In a little less than a month Geoff Murphy's Utu will be re-released (premiering here in Wellington) as a Redux version of its former self, digitised, remastered and re-edited by Murphy himself (with the help of Peter Jackson's impressive post-production facilities). It's kind of a big deal for me.
Stuff carries the news pretty well, and it's where I first heard about this. I was, rightly, too young to see the original on its theatrical release, and so my early understanding of the movie came about through a rather lurid photo storybook our school had in its library, and the small phenomenon it created domestically on its release. 1983 was only two years out from the Springbok Tour, and in the same year Murphy's future wife (who also appeared in Utu) the late Merata Mita had her fly on the wall documentary of the resulting protests and civil unrest Patu! screened. Utu seemed to the the one that got everyone's attention, locally and internationally.
Utu of course is
not a film about the Springbok Tour, but in a way it fitted into the national
consciousness in a way that Mita’s stark, un-narrated piece couldn’t have, by
adding to our popular culture by way of, essentially, a pseudo-historical tale
of revenge set in the turbulent years of the Land Wars. By accident or design
Utu may have been given something of a pass domestically coming as it did from
the creator of the hugely-successful Goodbye Pork Pie, and indeed the two movie
share some DNA – most obviously some familiar cast members in Kelly Johnson,
Bruno Lawrence and John Bach, but also some of the earlier movie’s daggish,
blokey humour – a piano comes off second in one encounter with a marauding native militia, and two
double-barreled shotguns get strung together to form an impractical weapon that
assuredly provides a very loud noise if nothing else. And yet beyond those
touches there’s a commitment to detail, whether historical or cultural, that
anchors Utu in a real world, and achieves more than merely re-dressing the
cinematic Western with fern trees and moko.
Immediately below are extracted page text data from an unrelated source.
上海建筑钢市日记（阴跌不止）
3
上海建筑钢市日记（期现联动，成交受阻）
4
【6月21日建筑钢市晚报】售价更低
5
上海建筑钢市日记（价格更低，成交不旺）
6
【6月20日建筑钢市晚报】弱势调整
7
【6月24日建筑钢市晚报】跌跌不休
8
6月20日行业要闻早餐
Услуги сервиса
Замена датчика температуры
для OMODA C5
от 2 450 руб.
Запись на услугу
It made a star of its lead Anzac
Wallace and carries itself with the confidence typical of that generation’s
leading local filmmakers. It’s a shame that Murphy didn’t share the considerable
success of his contemporary Roger Donaldson overseas, but that that this was never achieved is not
to discount the enormous significance of this movie to local filmmakers and
storytellers.
After its domestic release Utu as launched globally and,despite losing 15 minutes and a hefty re-edit, garnered some considerable praise. I had a 'director's cut', losing ten minutes of the original length some years ago, although the nae is a misnomer, as Murphy apparently had no say on the edit. This latest cut once again reduces the original's running, whihc may be no bad thing in an age of time bloat. Will modern new Zealand audiences receive this story as well as they did thirty years ago, will they have more jaded eyes on viewing, or more forgiving? Film critic Nicholas Reid once suggested that "every major character in Utu [found] spiritual descendants in the New Zealand of the 1980s." Thirty years on, I'm as interested to see what has become of that audience as well.